The reply should hold every line of the data below, unchanged, and none of the pictures.
Segment Start: AVAILABLE DATA
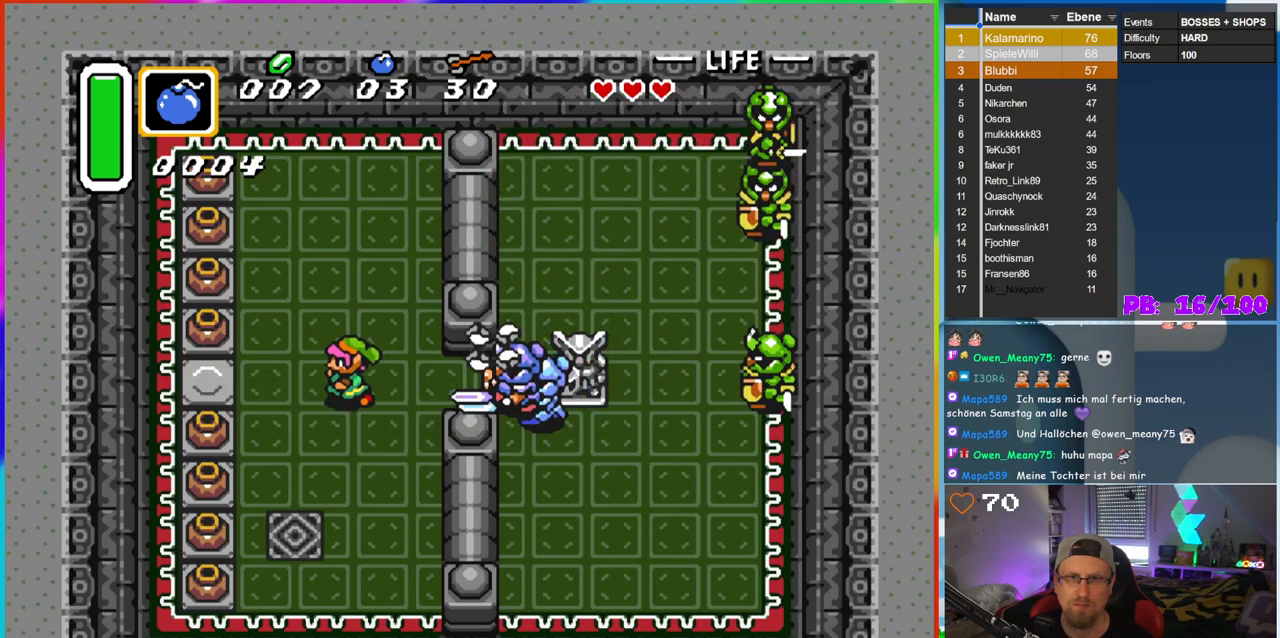
{"buttons": ["DPAD_UP"], "events": [[450, "DPAD_UP", "down"], [467, "DPAD_LEFT", "up"]]}
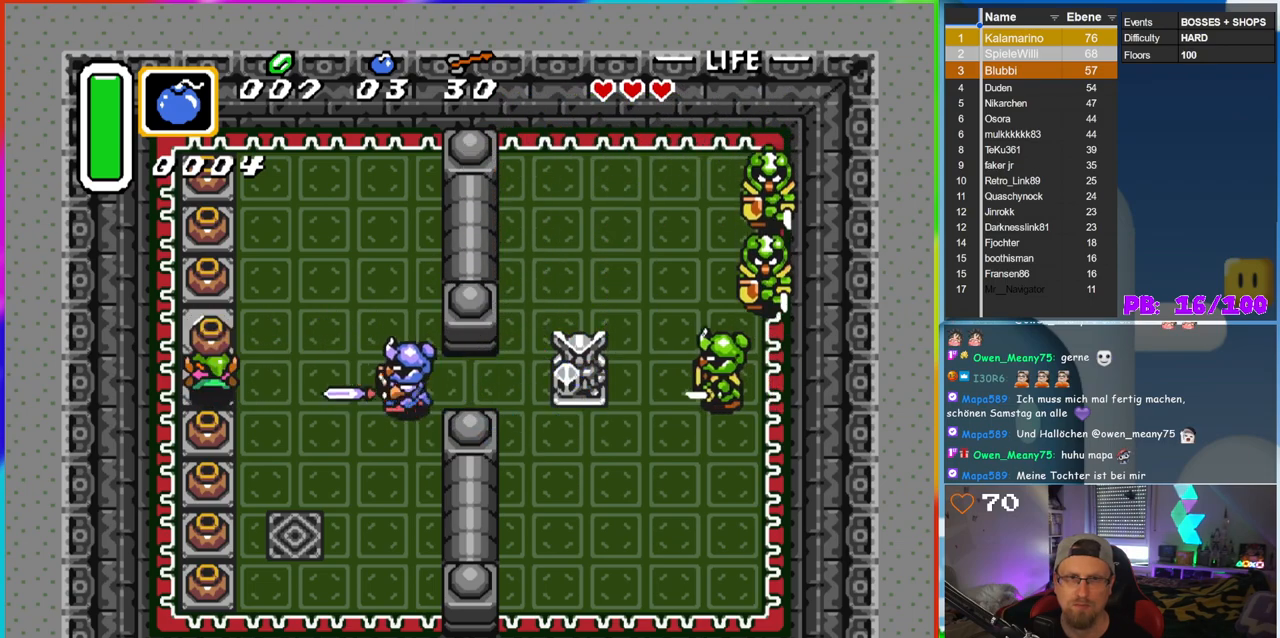
{"buttons": ["A", "DPAD_RIGHT"], "events": [[17, "A", "down"], [67, "DPAD_UP", "up"], [150, "A", "up"], [233, "DPAD_LEFT", "down"], [367, "DPAD_DOWN", "down"], [417, "DPAD_DOWN", "up"], [417, "DPAD_LEFT", "up"], [417, "DPAD_RIGHT", "down"], [467, "A", "down"]]}
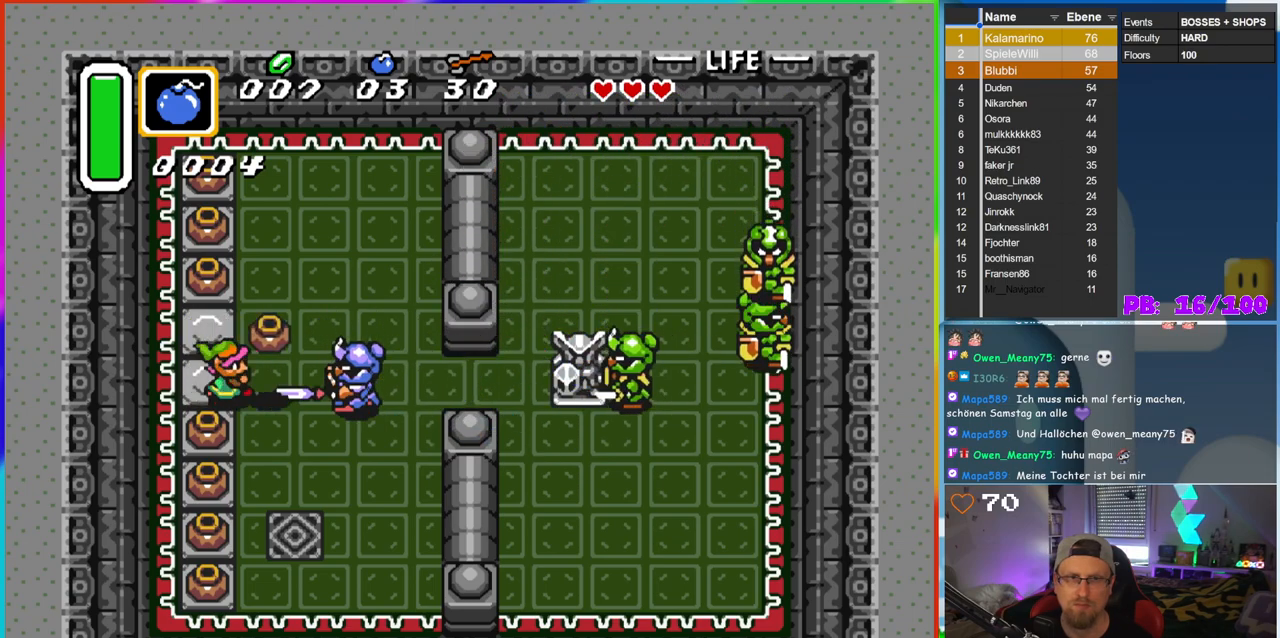
{"buttons": ["DPAD_UP", "DPAD_LEFT"], "events": [[67, "A", "up"], [67, "DPAD_RIGHT", "up"], [67, "DPAD_UP", "down"], [183, "DPAD_RIGHT", "down"], [333, "DPAD_RIGHT", "up"], [367, "DPAD_LEFT", "down"], [383, "DPAD_UP", "up"], [467, "DPAD_UP", "down"]]}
Segment End: AVAILABLE DATA
**ANSWER TO THIS PROBLEM:**
{"buttons": ["DPAD_UP"], "events": [[450, "DPAD_UP", "down"], [467, "DPAD_LEFT", "up"]]}
{"buttons": ["A", "DPAD_RIGHT"], "events": [[17, "A", "down"], [67, "DPAD_UP", "up"], [150, "A", "up"], [233, "DPAD_LEFT", "down"], [367, "DPAD_DOWN", "down"], [417, "DPAD_DOWN", "up"], [417, "DPAD_LEFT", "up"], [417, "DPAD_RIGHT", "down"], [467, "A", "down"]]}
{"buttons": ["DPAD_UP", "DPAD_LEFT"], "events": [[67, "A", "up"], [67, "DPAD_RIGHT", "up"], [67, "DPAD_UP", "down"], [183, "DPAD_RIGHT", "down"], [333, "DPAD_RIGHT", "up"], [367, "DPAD_LEFT", "down"], [383, "DPAD_UP", "up"], [467, "DPAD_UP", "down"]]}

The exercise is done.